ЗАДАНИЯ
• a. Как, согласно исходному тексту, называлась дорога, по которой на лошадях возили стройматериалы из Питера?
• b. Определите, согласуются ли с исходным текстом следующие утверждения: (i) центральная улица деревни по документам называлась «Главная»; (ii) бензоколонка стоит на месте кладбища; (iii) дедушка служил в церкви священником.

ИСХОДНЫЙ ТЕКСТ

О названии
Всё это мне рассказывал мне
папа и с его слов я могу рассказать вам. Когда царь Пётр уже построил Питер, он
подарил своей жене землю – Царское Село. Он ей подарил эту территорию. И там
началось строительство. Когда начали строить, то конечно, дорог то не было.
Проложили такую дорогу напрямую – это где сейчас Витебская железная дорога. А
раньше же ни машин, ни поездов, ничего же не было. Только лошади были и всё. Эта
дорога называлась "Конка". И ездили по этой дороге на лошадях, из Питера возили
стройматериалы. А тут были от Питера и до самого этого Царского Села необжитые
места, леса непроходимые, болота. И там завелись бандиты. Стали воровать вот эти
повозки. И тогда царица распорядилась: на протяжении от Питера до Царского Села
сделать поселения, поселить туда людей. А кому это интересно, ехать леса эти
корчевать? И царица распорядилась, чтобы туда поселили всех виноватых. Кто-то
налоги не платил, кто-то ещё в чём-то провинился, и их туда посылали, чтоб они
обживали место. И стали люди строиться. Ну, с чего начинали? С лошадей, конечно!
Все на лошадях, как могли, корчевали. Развернули домашнее хозяйство: лошади,
коровы, куры у них и всё прочее. И, вот, когда повозки на строительство Царского
Села ходили, они здесь покупали, как папа говорил – жрачку. И молоко, и яички, и
мясо и вплоть, может, до готовых котлет. Ну, всё, что надо, они здесь покупали.
Вот потому и назвали "Купчино". По тому, что это купчая часть дороги. Мне папа
рассказывал это, я нигде не читала такого, это со слов папы.
О
деревне
С
западной стороны железной дороги, севернее переезда была воинская часть. На той
же стороне железной дороги, но уже южнее переезда стояли бараки. Назывался это
посёлок машинистов. Там жили работники железной дороги. А дальше в сторону Шушар
на железной дороге был семафор или светофор, большой железный. А от Куракиной
дороги, севернее и была деревня. Что до войны, я не помню, а после войны в
деревне было две улицы. Центральная – самая длинная улица по документам
– называлась "Главная". Та, что ближе к железной дороге – не помню, как называлась. Но
в деревне улицы называли: "Старая" и "Новая". "Старая" – та, что ближе к
железной дороге, вела к церкви и кладбищу у церкви, которое тоже называли
старым. На "Новой" улице у Чёрной речки тоже было кладбище в начале посёлка. Его
называли "Новое кладбище". По обеим сторонам улиц были дома. Вдоль
железной дороги текла река. Не доходя переезда она поворачивала и шла в сторону
Обухова. У нас её всегда называли "Чёрная речка". Не далеко от железной дороги сейчас
бензоколонка стоит. Там было кладбище, а бензоколонка стоит на месте церкви.
Кладбище было от самой речки, был спуск к речке, после светофора и до самой до
дороги. Там до самой войны хоронили. И на кладбище была церковь. Наш дом стоял
напротив этой церкви. Я даже эту церковь деревянную помню. Мой дедушка в этой
церкви старостой служил. Церковь эта работала до самой до войны. Мне было четыре
года, но я помню деревянные ступеньки, и как я по ступенькам поднималась,
держась за деревянные перильца.

РАЗДЕЛ ДАННЫХ

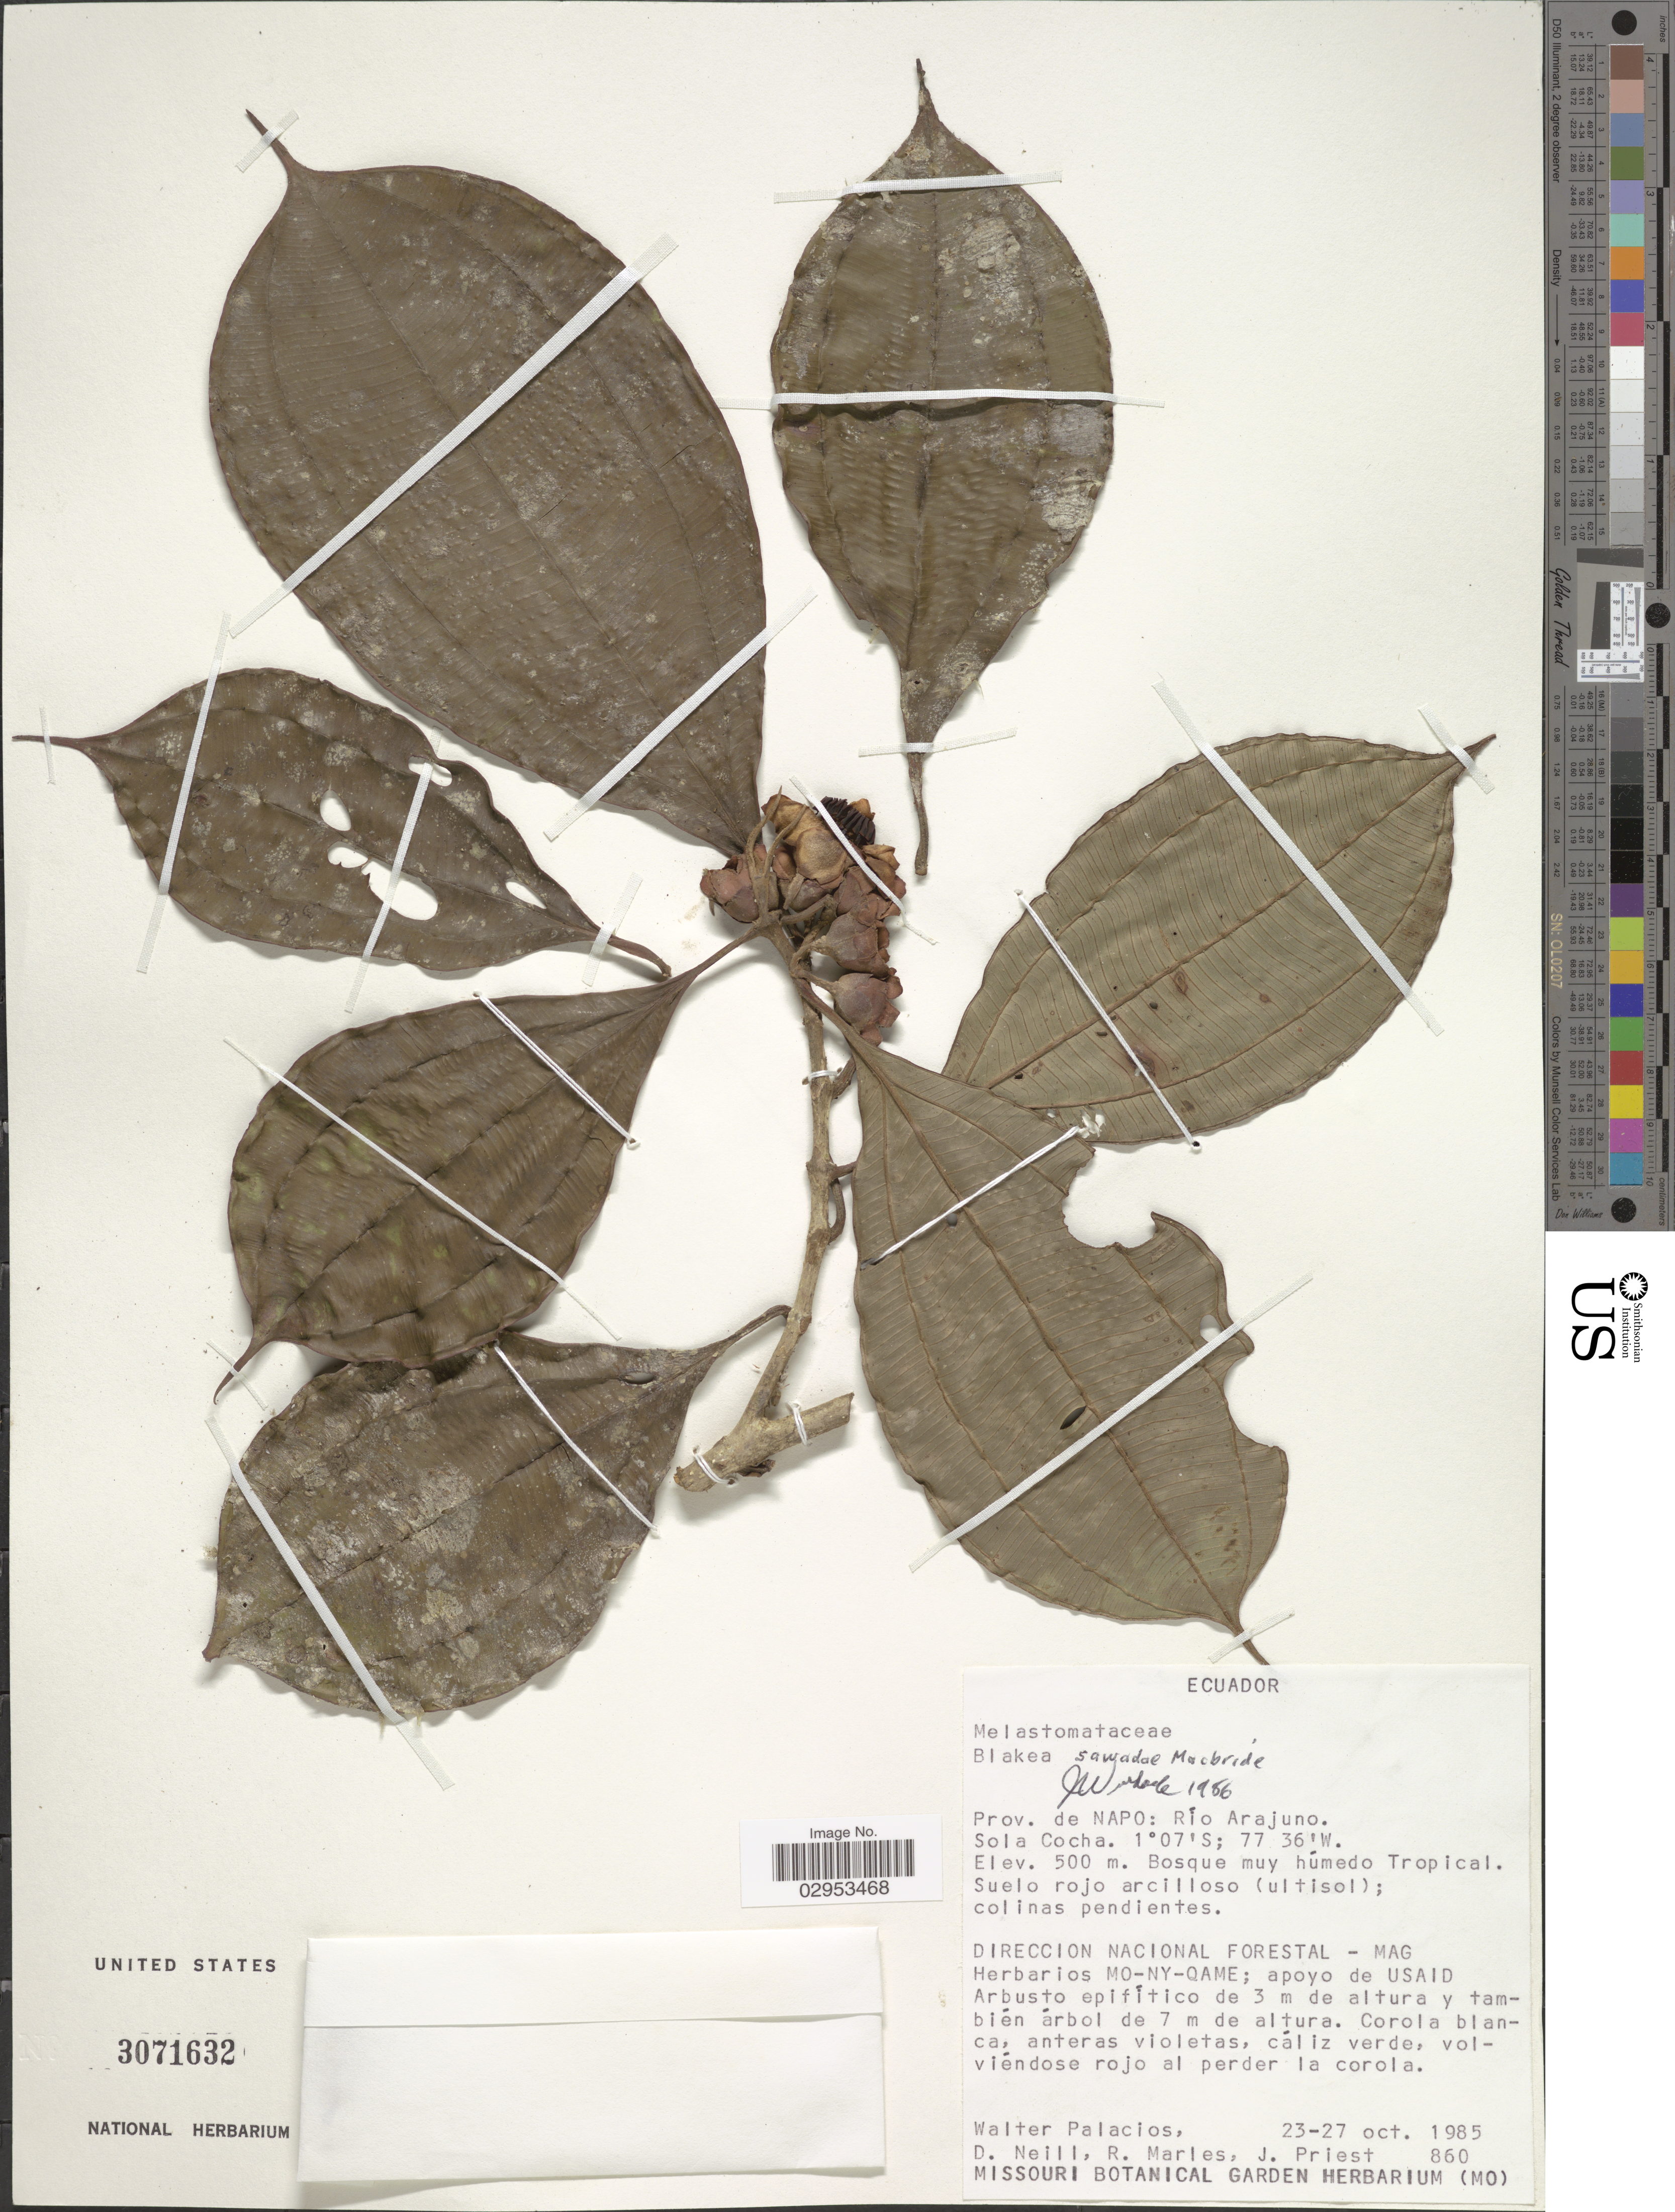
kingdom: Plantae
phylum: Tracheophyta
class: Magnoliopsida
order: Myrtales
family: Melastomataceae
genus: Blakea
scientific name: Blakea sawadae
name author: J.F. Macbr.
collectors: W. Palacios, D. A. Neill, R. Marles & J. Priest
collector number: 860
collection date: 1985-10-23/1985-10-27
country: Ecuador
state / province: Napo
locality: Río Arajuno. Sola Cocha.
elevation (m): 500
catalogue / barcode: US 3071632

ОТВЕТЫ К ЗАДАНИЯМ
• a. Эта дорога называлась «Конка».

• b.
(i) Да: «Центральная – самая длинная улица по документам – называлась "Главная"».
(ii) Нет: «бензоколонка стоит на месте церкви».
(iii) Нет: «Мой дедушка в этой церкви старостой служил».